Probably in an attempt to cater to those affected by the Diablo craze of the time, BioWare decided to reduce most of what made their previous RPGs enjoyable - exploration, side quests, moral decisions, etc. - and concentrated on combat. Everything in Neverwinter Nights is smaller, blander, and much more shallow than what we have seen in Baldur's Gate games. There is little sense of adventure, and surprisingly little to do in general. You basically follow the main quest in one prescribed fashion, and that's it. The complex world full of characters, quests and decisions has disappeared almost without trace.
The laziness in design is evident in everything, starting with the thin, straightforward main story and ending with the abundance of "twins" (same character portraits are liberally used for completely different people). Even in the graphical front, I consider Neverwinter Nights a letdown. The 3D of the game is purely cosmetic; it brings nothing substantial that would enhance the gameplay beyond the previous isometric experiences. While the graphics are technically good, they lack the artistry of the company's preceding creations. Textures tend to be repetitive, and brown-yellow color palette is overused (again, Quake comes to mind). There is something artificial, mechanical in the way the game looks - perhaps not so surprisingly, considering the fact it consists of tiles, presumably with the goal of making it easier for the players to design their own maps. In fact, the whole game does feel like a halfway competent, yet uninspired mod.

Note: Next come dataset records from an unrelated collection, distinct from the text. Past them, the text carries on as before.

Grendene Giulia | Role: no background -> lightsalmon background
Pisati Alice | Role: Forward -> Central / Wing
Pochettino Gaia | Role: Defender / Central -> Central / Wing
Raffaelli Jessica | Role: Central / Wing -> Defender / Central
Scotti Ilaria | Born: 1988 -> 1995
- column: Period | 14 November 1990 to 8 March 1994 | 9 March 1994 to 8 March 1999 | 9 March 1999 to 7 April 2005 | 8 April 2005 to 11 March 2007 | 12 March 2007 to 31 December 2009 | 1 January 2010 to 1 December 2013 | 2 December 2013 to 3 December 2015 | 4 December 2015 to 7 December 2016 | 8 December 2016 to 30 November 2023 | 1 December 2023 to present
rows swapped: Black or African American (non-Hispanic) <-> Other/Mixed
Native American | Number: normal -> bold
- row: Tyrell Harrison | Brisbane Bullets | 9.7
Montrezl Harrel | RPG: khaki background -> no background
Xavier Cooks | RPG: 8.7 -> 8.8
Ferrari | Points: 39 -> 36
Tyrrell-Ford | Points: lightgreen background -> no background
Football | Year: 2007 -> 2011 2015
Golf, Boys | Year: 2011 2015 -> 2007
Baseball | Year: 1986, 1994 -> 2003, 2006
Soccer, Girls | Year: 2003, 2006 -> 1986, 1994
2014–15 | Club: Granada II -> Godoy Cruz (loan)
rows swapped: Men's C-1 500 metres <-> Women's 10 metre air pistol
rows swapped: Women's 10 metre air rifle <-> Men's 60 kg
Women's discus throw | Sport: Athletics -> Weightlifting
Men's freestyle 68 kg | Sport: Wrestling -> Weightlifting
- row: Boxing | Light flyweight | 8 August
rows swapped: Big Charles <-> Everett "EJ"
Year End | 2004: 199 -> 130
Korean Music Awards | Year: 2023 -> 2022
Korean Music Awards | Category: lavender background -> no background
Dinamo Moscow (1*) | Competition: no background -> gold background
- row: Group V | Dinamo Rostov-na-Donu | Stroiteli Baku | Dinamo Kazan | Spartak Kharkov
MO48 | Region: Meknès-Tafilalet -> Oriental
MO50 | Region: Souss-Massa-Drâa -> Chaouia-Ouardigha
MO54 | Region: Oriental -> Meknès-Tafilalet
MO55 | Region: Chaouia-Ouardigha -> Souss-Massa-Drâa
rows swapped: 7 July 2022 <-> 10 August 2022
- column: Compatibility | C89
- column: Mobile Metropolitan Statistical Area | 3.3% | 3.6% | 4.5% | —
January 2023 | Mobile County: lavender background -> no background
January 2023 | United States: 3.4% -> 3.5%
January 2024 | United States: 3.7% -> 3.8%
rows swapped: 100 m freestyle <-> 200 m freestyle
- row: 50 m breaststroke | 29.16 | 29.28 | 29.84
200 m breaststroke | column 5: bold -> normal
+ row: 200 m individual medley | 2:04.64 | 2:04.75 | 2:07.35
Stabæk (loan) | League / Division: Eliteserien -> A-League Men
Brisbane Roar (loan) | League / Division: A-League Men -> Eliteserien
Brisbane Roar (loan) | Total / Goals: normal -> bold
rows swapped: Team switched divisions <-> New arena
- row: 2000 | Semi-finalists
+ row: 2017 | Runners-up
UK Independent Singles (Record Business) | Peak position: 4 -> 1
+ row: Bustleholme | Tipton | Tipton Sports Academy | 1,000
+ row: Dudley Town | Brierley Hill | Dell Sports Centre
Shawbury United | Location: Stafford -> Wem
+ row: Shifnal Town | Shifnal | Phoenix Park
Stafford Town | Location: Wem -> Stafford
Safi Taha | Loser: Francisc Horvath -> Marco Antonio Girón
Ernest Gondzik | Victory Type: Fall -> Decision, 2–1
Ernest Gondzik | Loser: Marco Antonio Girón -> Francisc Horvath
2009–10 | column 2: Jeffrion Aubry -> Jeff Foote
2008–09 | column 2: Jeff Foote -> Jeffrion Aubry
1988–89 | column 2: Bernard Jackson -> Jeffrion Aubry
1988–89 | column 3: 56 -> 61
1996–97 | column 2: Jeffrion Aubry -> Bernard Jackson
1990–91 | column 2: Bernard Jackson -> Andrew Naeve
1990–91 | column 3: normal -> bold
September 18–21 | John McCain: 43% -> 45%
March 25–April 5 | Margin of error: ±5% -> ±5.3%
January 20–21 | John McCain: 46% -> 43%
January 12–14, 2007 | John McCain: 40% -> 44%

However, if you asked me to choose one flaw that contributes most to the game's downfall, I'd answer without hesitation: the absence of a party. This is a fatal error that ruins the game, making me wonder how could it happen that the very same company that revived party-based combat for modern RPGs could overlook it. You don't need to be a RPG expert to understand the simple fact: turn-based combat (whether in its pure form or in BioWare's trademark "real-time with pause" incarnation) doesn't work without a party. It turns into a snore-inducing experience devoid of strategy and satisfaction. I still cannot fathom how these experienced designers released a combat-oriented game in which combat lacks the basic ingredient that would make it enjoyable.
The new shiny third edition rules become useless when you realize they only apply to one single character. You can't replay a game twenty times just to try out every single class and ability combination for the protagonist; moreover, it is pointless because AD&D was designed with a party in mind, where coordinated attacks are the meet and potatoes of combat. What's the point of playing as a lonely fighter, cleric, or mage, if you cannot control anyone who would complement your skills? Yes, you can hire henchmen, but they are pitiful substitutes to real party members, both in characterization and from the gameplay point of view. Like in Fallout, they cannot be controlled; much worse is the fact you cannot have more than one at the same time. Needless to say it becomes impossible to draw any satisfaction from this crippled combat. Even the monotonous clicking of Diablo was more rewarding, since action-based battles sit well with the "no party" policy.